Character sets and code pages

Even with the same encoding scheme, different CCSIDs exist, and the same code point can represent a different character in different CCSIDs. Furthermore, a byte in a character string does not necessarily represent a character from a single-byte character set (SBCS).

The following figure shows how a typical character set might map to different code points in two different code pages.

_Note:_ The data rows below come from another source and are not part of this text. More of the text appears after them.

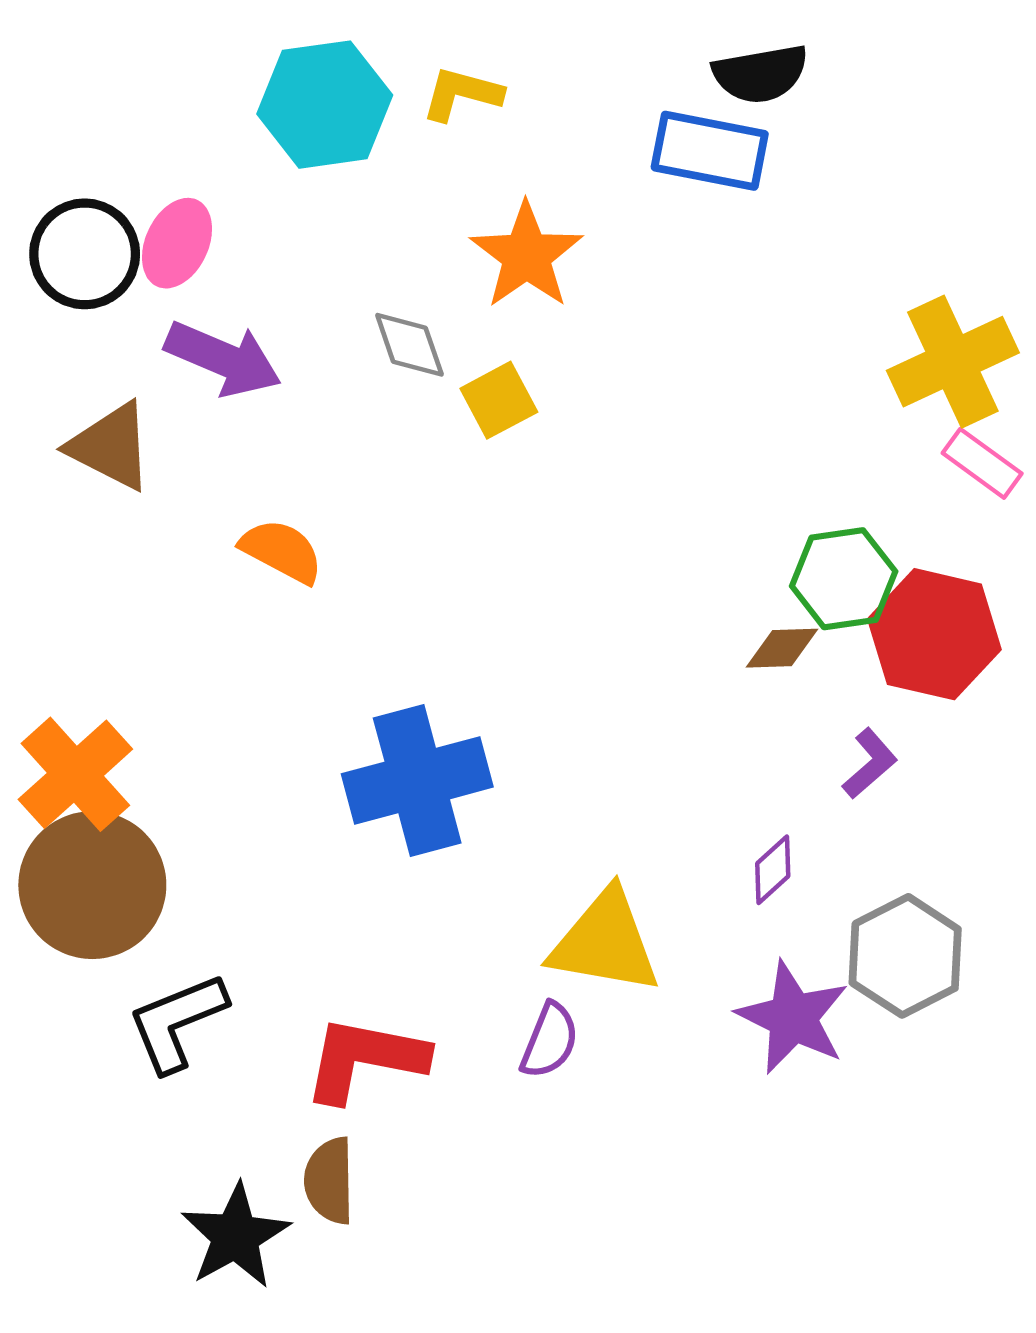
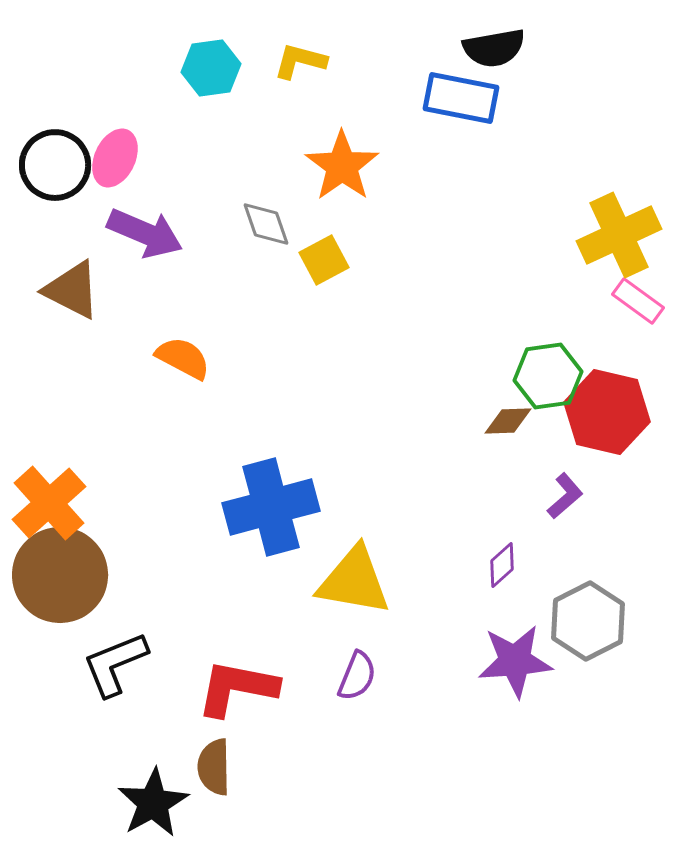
cyan hexagon: (325, 105) -> (211, 68), size x0.7
yellow triangle: (605, 942) -> (354, 581), moved
purple star: (793, 1018) -> (515, 661), turned -30

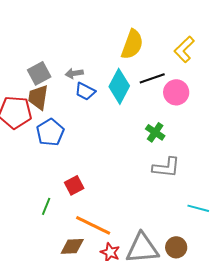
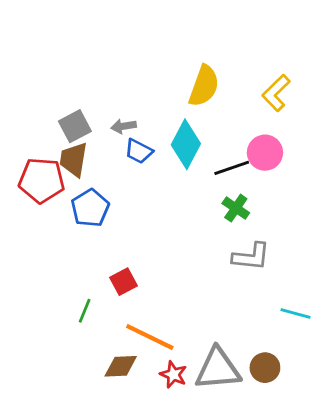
black line: (152, 78) -> (232, 168), moved

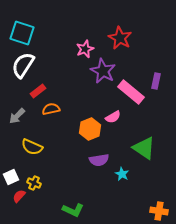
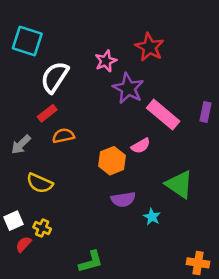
white semicircle: (23, 65) -> (55, 77), moved
purple rectangle: (156, 81) -> (206, 112), moved
green L-shape: (73, 210) -> (91, 262), turned -40

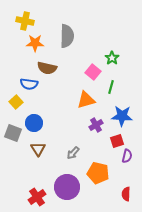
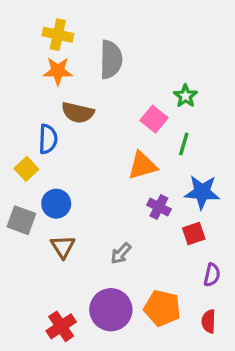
yellow cross: (25, 21) -> (58, 35), moved
blue semicircle: (29, 84) -> (48, 139), turned -96
purple cross: (96, 125) -> (159, 207), turned -32
purple semicircle: (127, 156) -> (212, 275), moved
orange pentagon: (98, 173) -> (162, 308), moved

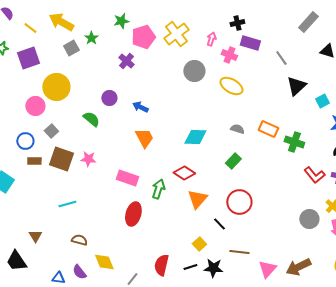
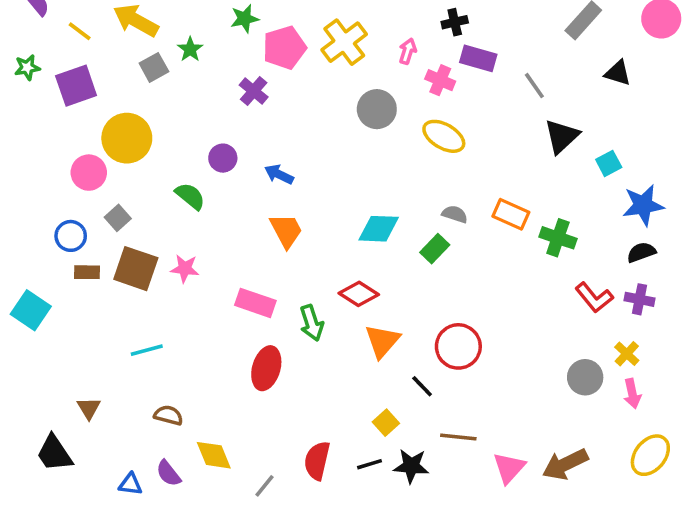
green rectangle: (233, 161) -> (435, 249), moved
green arrow: (158, 189) -> (312, 323), turned 144

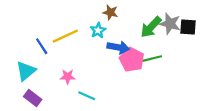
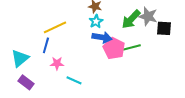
black square: (188, 27) -> (164, 28), moved
cyan star: (98, 30) -> (96, 21), moved
blue line: (42, 46) -> (46, 45), moved, turned 49

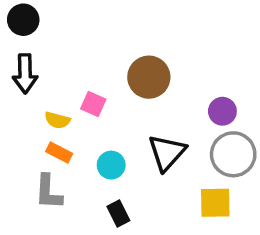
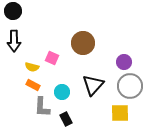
gray L-shape: (48, 192) -> (42, 107), moved

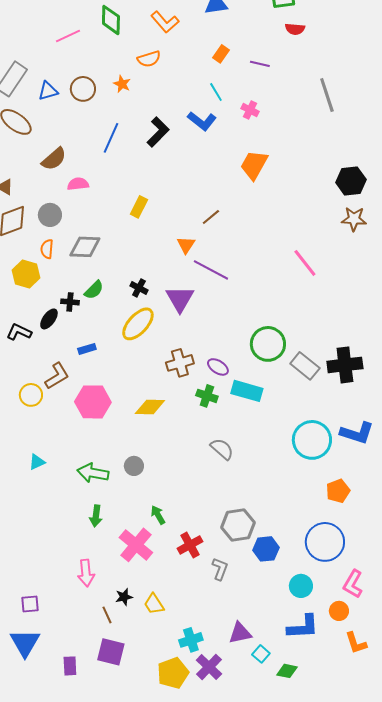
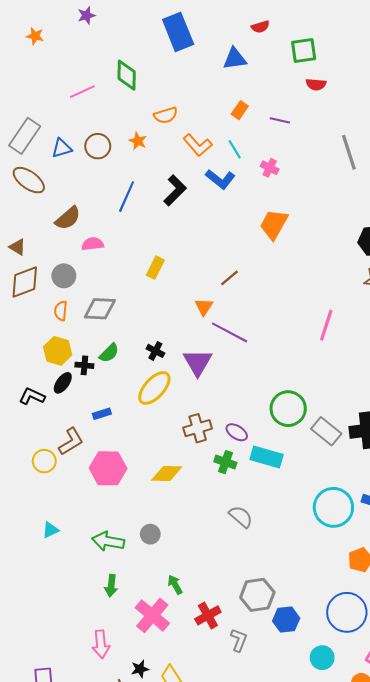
orange L-shape: (165, 22) -> (198, 145), moved
pink line: (305, 263) -> (326, 325), turned 56
yellow hexagon: (26, 274) -> (58, 351), moved

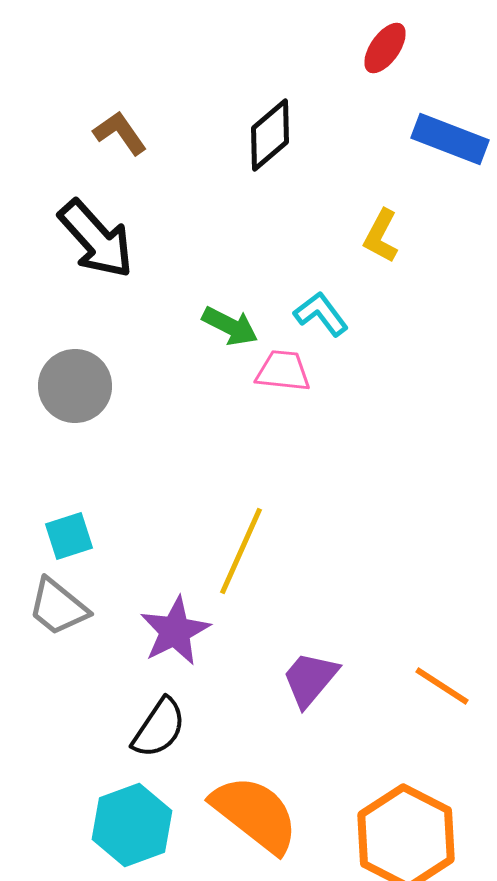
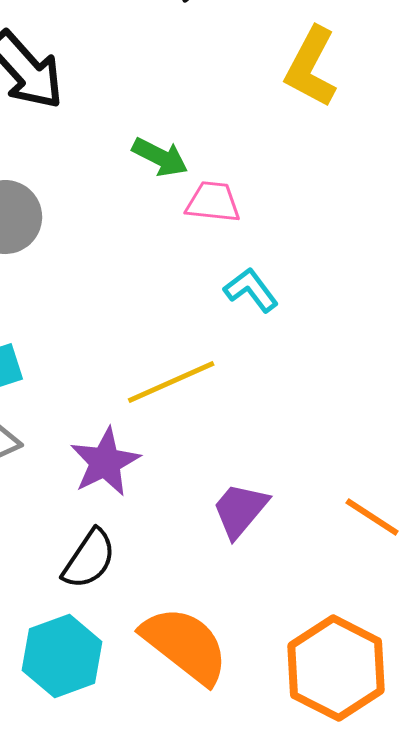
yellow L-shape: (381, 236) -> (311, 67), size x1.5
cyan L-shape: (321, 314) -> (251, 290), moved
yellow line: (241, 551) -> (171, 382), turned 42

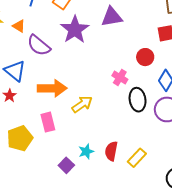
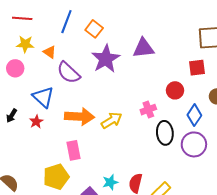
pink cross: (120, 77) -> (148, 110), turned 35
yellow arrow: (82, 104) -> (112, 120), moved
yellow pentagon: (20, 138) -> (56, 177), moved

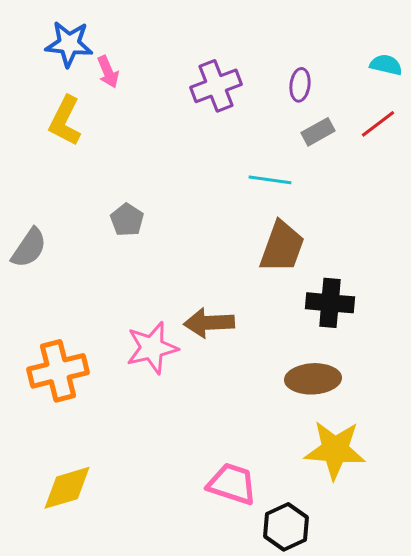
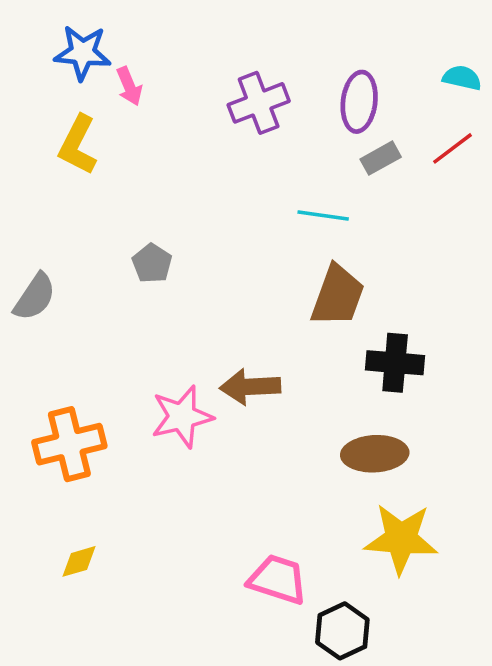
purple ellipse: (300, 85) -> (359, 102), size x1.5
yellow diamond: (67, 488) -> (79, 561), moved, size x0.6

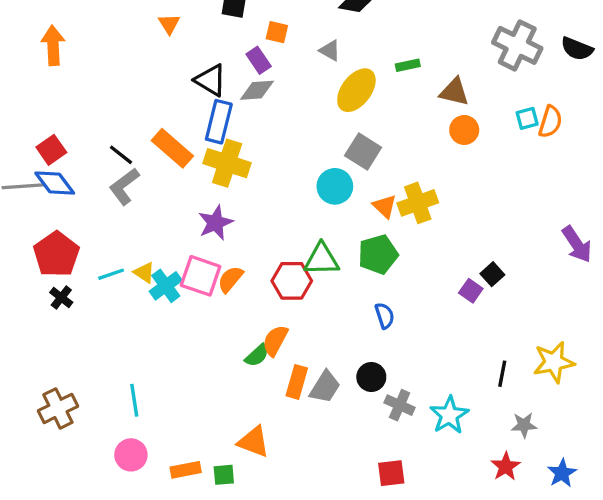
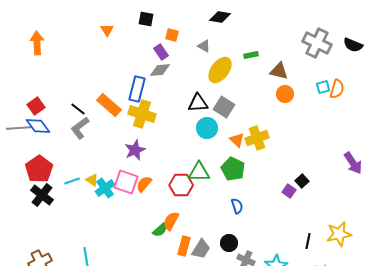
black triangle: (211, 80) -> (198, 103), moved, turned -35
green pentagon: (378, 254) -> (233, 169), turned -30
black cross: (61, 297) -> (42, 195), size x1.6

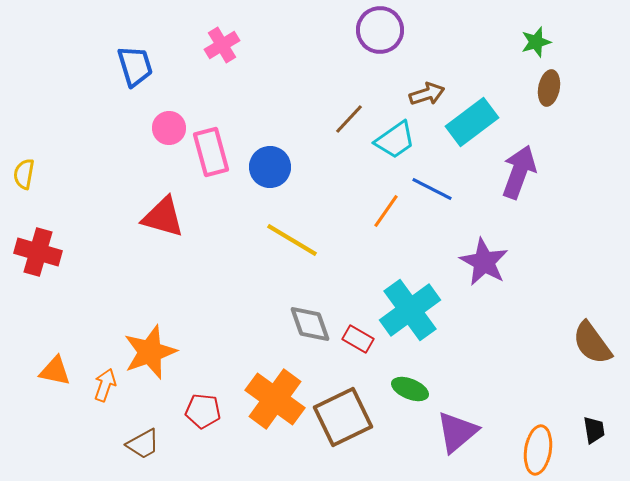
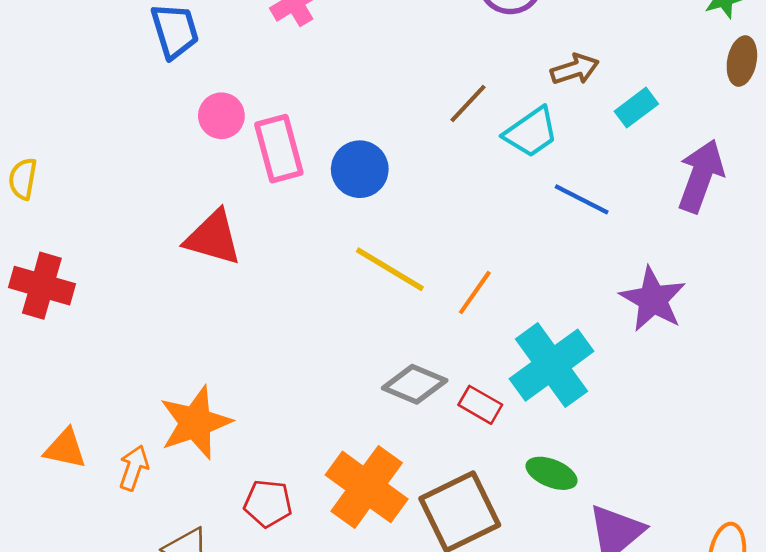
cyan rectangle: (472, 122) -> (636, 108), size x0.6
orange line: (386, 211) -> (475, 292), moved
gray diamond: (310, 324) -> (415, 384), turned -48

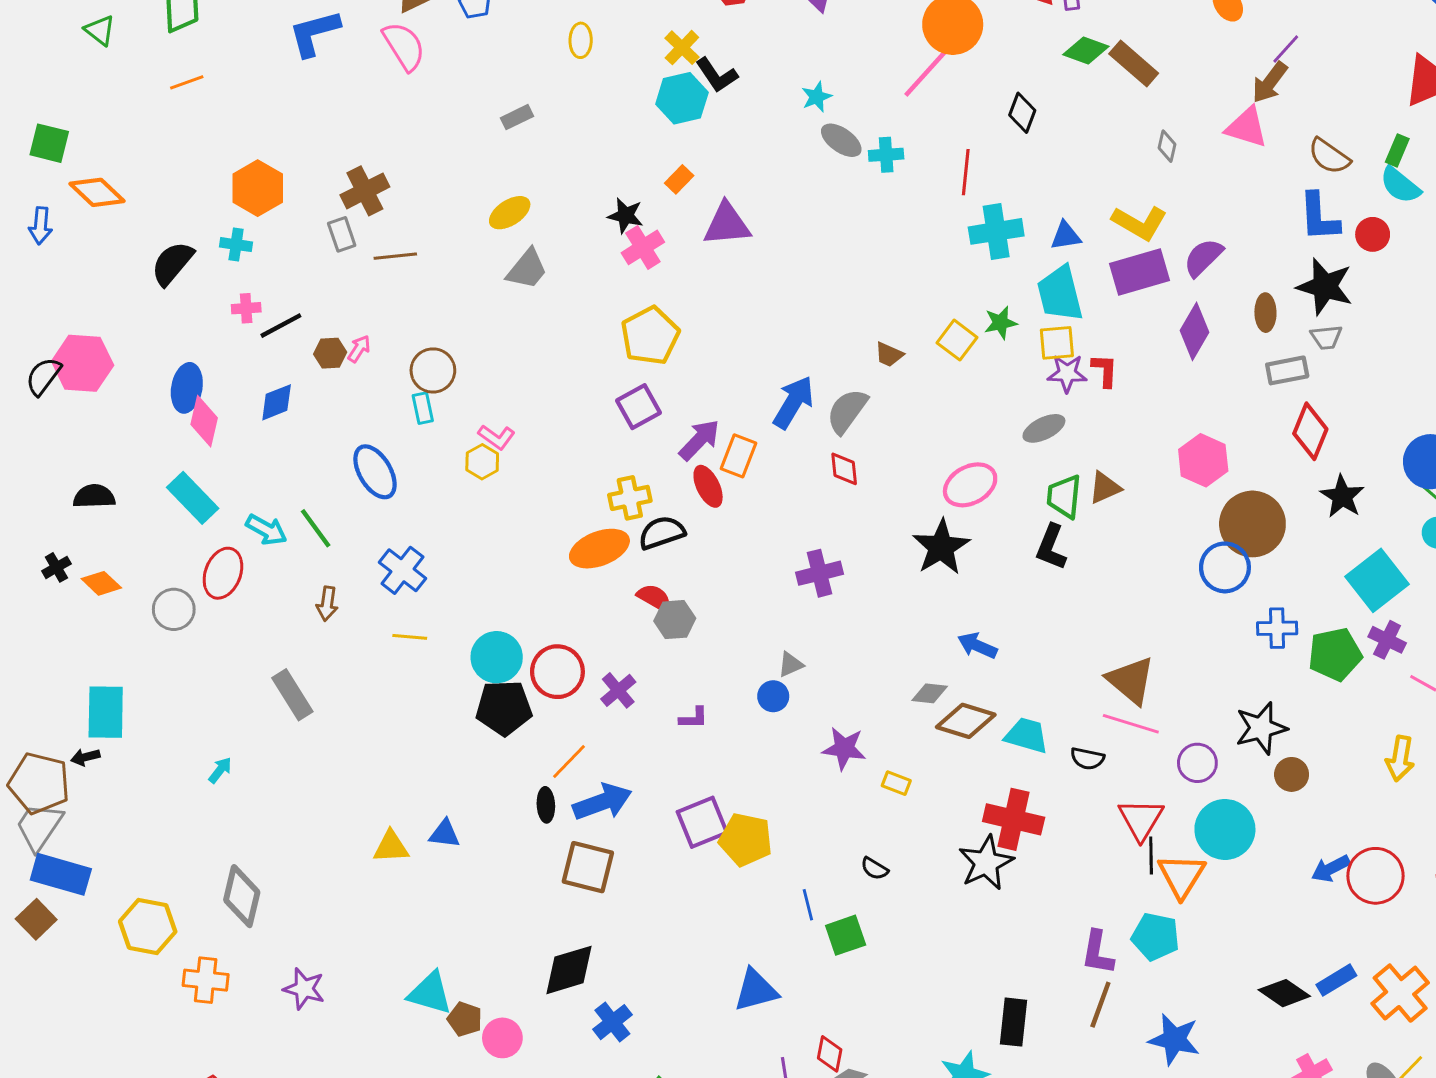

Figure 1. Code page mappings for character set ss1 in ASCII and EBCDIC
Begin figure description. A table shows an ASCII code page and another table shows an EBCDIC code page. Character set ss1 maps to different code points for each code page. End figure description.
For Unicode, there is only one CCSID for UTF-8 and only one CCSID for UTF-16. The following figure shows how the first 127 single code points for UTF-8 are the same as ASCII with a CCSID of 367. For example, in both UTF-8 and ASCII CCSID 367, an A is X'41' and a 1 is X'31'.
Figure 2. Code point mapping for the first 127 code points for UTF-8 single-byte characters (CCSID 1208)
Begin figure description. A table that shows the code point mapping for the first 127 code points for UTF-8. End figure description.
The following figure shows a comparison of how some UTF-16 and UTF-8 code points map to some sample characters. The character for the eighth note musical symbol takes two 2 byte code points because it is a supplementary character.
Figure 3. A comparison of how some UTF-8 and UTF-16 code points map to some sample characters
Begin figure description. A table that shows the UTF-8 and UTF-16 code points for four sample characters. The additional description contains a literal description of the table.